Auch Mauro Leos, Chefanalytiker der Rating-Agentur Moody´s sieht diese Einflüsse und vergleicht Mexiko mit Kolumbien vor einigen Jahren. Allerdings würden sich die Effekte erst auf mittlere Sicht einstellen, falls die Gewaltsituation anhalte. Viel gravierender für Mexiko sei das Fehlen struktureller Reformen, die Leos aufgrund politischer Blockaden bis zur Präsidentschaftswahl 2012 auch nicht mehr erwartet. Hinzu komme die Abschwächung des Wachstums in den USA, von denen Mexiko nach wie vor in höchstem Maße abhängig sei.
Dazu passt die Analyse von Rogelio Ramírez de la O, der darauf hin weist, dass die mexikanischen Banken derzeit kaum Kredite in den Privatsektor vergeben: „Ein Grund ist, dass die Banken keine attraktiven Projekte entdecken können“, so der Analytiker am 1. September in der Zeitung El Universal. Das Problem, dass Kunden ihren Zahlungsverpflichtungen nicht nachkämen, sei „ernst“. Parallel steige die Langzeitarbeitslosigkeit, neugeschaffene Arbeitsplätze hätten nicht die gleiche Qualität wie die, die verlorengegangenen seien. All dies habe Auswirkungen auf die Kaufkraft der Konsumenten.

**Auszüge aus Datensätzen**
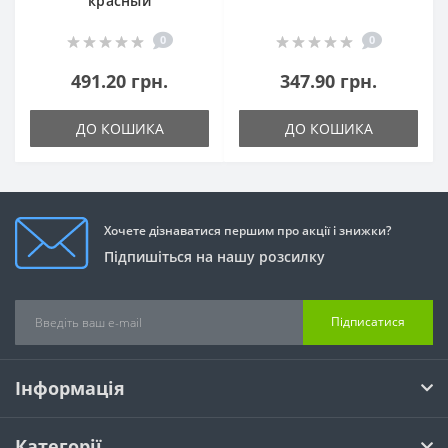
красный
0
0
491.20 грн.
347.90 грн.
ДО КОШИКА
ДО КОШИКА
Хочете дізнаватися першим про акції і знижки?
Підпишіться на нашу розсилку
Підписатися
Інформація
Категорії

**Aufgabe A**
Beantworten Sie die folgenden Fragen zum Text über Mexikos Wirtschaft:
(i) Mit welchem Land vergleicht Mauro Leos Mexiko?
(ii) Bis zu welchem Ereignis erwartet Leos keine strukturellen Reformen mehr?
(iii) Wann und in welcher Zeitung äußerte sich Rogelio Ramírez de la O?
**Aufgabe B**
Schreiben Sie aus dem Text über Mexikos Wirtschaft alles von „Auch Mauro Leos, Chefanalytiker“ bis hinunter zu „Maße abhängig sei.“ wortgetreu ab.

**Antwortfeld A**
(i) Er vergleicht Mexiko mit Kolumbien vor einigen Jahren.
(ii) Er erwartet sie bis zur Präsidentschaftswahl 2012 nicht mehr.
(iii) Er äußerte sich am 1. September in der Zeitung El Universal.

**Antwortfeld B**
Auch Mauro Leos, Chefanalytiker der Rating-Agentur Moody´s sieht diese Einflüsse und vergleicht Mexiko mit Kolumbien vor einigen Jahren. Allerdings würden sich die Effekte erst auf mittlere Sicht einstellen, falls die Gewaltsituation anhalte. Viel gravierender für Mexiko sei das Fehlen struktureller Reformen, die Leos aufgrund politischer Blockaden bis zur Präsidentschaftswahl 2012 auch nicht mehr erwartet. Hinzu komme die Abschwächung des Wachstums in den USA, von denen Mexiko nach wie vor in höchstem Maße abhängig sei.